RECORDS TO USE:
┄┄┄┄┄┄
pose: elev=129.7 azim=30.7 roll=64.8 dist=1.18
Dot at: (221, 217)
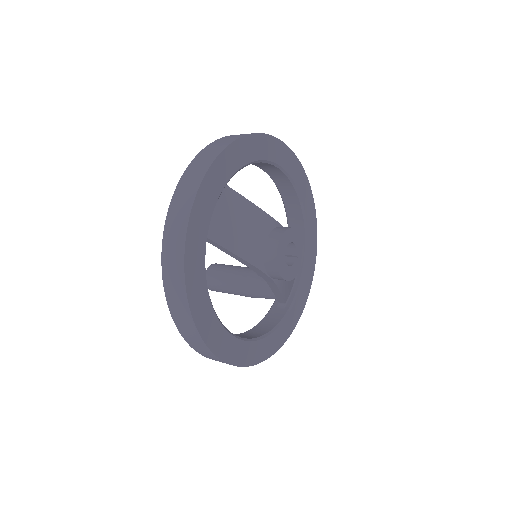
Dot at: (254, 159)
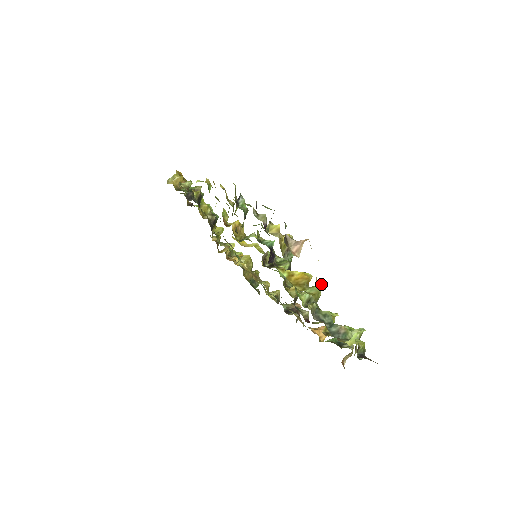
┄┄┄┄┄┄
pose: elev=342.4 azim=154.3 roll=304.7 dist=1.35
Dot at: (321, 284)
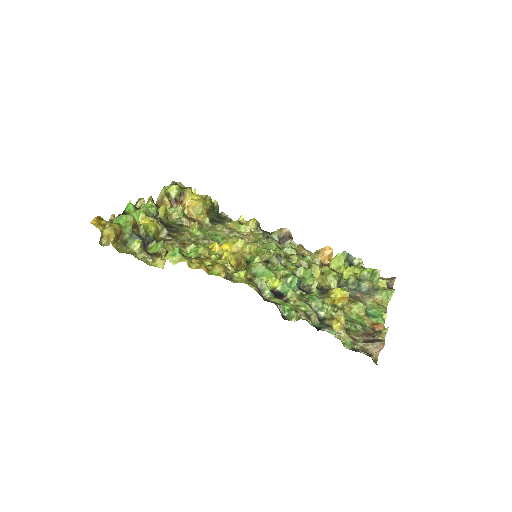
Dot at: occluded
┄┄┄┄┄┄
WHAT YOU SHOULD DO:
Update the lines starting with the one that has "pose: elev=342.4 azim=154.3" and ending after the one that has "Dot at: occluded" by putting "view" in place of "pose" and keeping everything else the same. Give only those lines, without the pictures.

SOLUTION TO THIS PROBLEM:
view: elev=342.4 azim=154.3 roll=304.7 dist=1.35
Dot at: (321, 284)
Dot at: occluded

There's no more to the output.